Growing up Romano
Ray is grayer, Richard more reflective, and Robert’s head no longer has the shape of a bean.
But otherwise, the Romano brothers will tell you, not much has changed since they were kids growing up in Queens, N.Y.
Of course, Ray also is one of TV’s highest-paid stars on the CBS sitcom “Everybody Loves Raymond.” That’s at best an afterthought, though, when he’s with his brothers.
The Romanos put their childhood memories into a new children’s picture book, “Raymie, Dickie, and the Bean: Why I Love and Hate My Brothers” (Simon & Schuster, 32 pages, $17.95).
It chronicles the good (riding the Vomitizer), bad (Bean’s stench after eating hot dogs) and ugly (Dickie’s face after a magic wand fails to transform it) of what happens when the Romano family spends the day at an amusement park.
Gary Locke illustrates the boys as caricatures, all with mops of dark hair and toothy grins, and he emphasizes Ray’s familiar long face and puppy-dog eyes.
The most important thing to 47-year-old Ray was to make the book funny. He has a reputation to protect, after all.
Richard, 48, wanted it to carry a positive message about siblings. Robert – who, at 39, is still Bean to everyone – is a second-grade teacher in New York City; he wanted to make sure it would entertain his students.
When Simon & Schuster first approached Ray about doing a kiddie book, he turned them down.
“I wasn’t really inspired to do it,” he says. “And then I thought about what would I write about if I did do it, and when I thought of childhood, all I thought about was these guys. Then I thought, ‘Why not do it with them?’
“Bob’s a schoolteacher … so he knows about kids, and Richard has children and he had written a couple of little things growing up. I remember him with his diaries and journals, and I thought he was creative.”
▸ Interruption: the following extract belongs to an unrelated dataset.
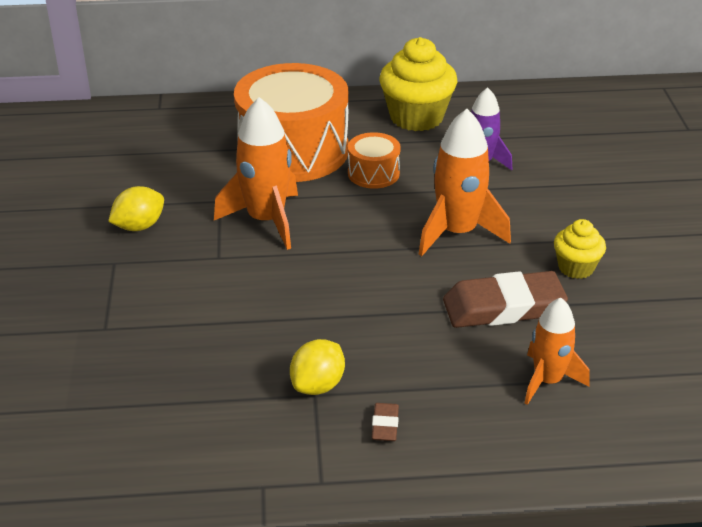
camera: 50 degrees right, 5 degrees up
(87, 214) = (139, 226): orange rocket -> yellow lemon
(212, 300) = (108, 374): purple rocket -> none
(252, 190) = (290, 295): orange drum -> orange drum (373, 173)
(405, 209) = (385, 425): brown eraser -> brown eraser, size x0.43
“We thought adding his brothers to the book was terrific. It underscores his family values,” says Rick Richter, president and publisher of Simon & Schuster’s children’s publishing division.
Ray and his wife, Anna, have four children who range in age from 7 to 14. They live in Los Angeles.
Richard lives on Long Island, N.Y., and has a 19-year-old daughter and a 4-year-old son, and Robert and his wife live in Yonkers, N.Y.
When you see the brothers in action, it doesn’t take long to figure out the dynamics of the relationships.
Ray might be the big star now but he has admiration and respect for Richard, whom Ray spent many of his formative years competing against in sports.
Richard, a retired police sergeant with a rugged handsomeness that could lead him to play a seasoned cop on TV someday, has mellowed and is the most thoughtful when he speaks. He’s also the brother with battle wounds, since he forged the path with their strict father that made life a little easier for his younger siblings.
Then there’s eager-to-please Robert. He’s shorter than his brothers by several inches and wears glasses. He remembers lying beneath his brothers’ legs in the car as they passed through the gates of Six Flags’ Great Adventure, an amusement park in New Jersey they visited often as kids, so his family wouldn’t have to buy him a ticket.
His brothers’ obsession for athletics left a bad taste in his mouth, though he has somewhat recovered and would now sit down with them to watch a game.
“He’s our mascot,” Richard says.
Ray adds, “We remember torturing him for fun.” Then he and Richard re-enact how they’d stomp up the stairs – banging a baseball bat the whole way – saying in the most haunting tone two adolescent boys could muster, “The doctor is coming. The doctor is coming.”
Despite the teasing, Ray and Richard would never allow anyone else to target Robert.
In the book, Raymie has to take Bean to the bathroom before they can go on the Roaring River ride. As Raymie waits outside the stall, Bean calls out to him.
“Raymie, are you still there?” Bean says.
“Yeah,” Raymie responds.
He asks this again and again – and again. The second and third times, Raymie says “yeah.” The fourth time he says “no.”
“Hey! You didn’t fool me anyhow,” Bean says.
They share a laugh and then Raymie admits, “He’s not a bad little brother.”
Real-life Ray, whose TV show ends its nine-year run on May 16, says the collaboration worked even better than he thought.
“We did a lot of work over the phone … which limited a lot of the fighting,” he says. “Once we became parents and adults, we became war buddies. … We don’t have the energy to fight each other.”
Another collaboration is a possibility.
” ‘Book Two: Raymond Gets a Rash’ would spice things up,” Ray says with a laugh.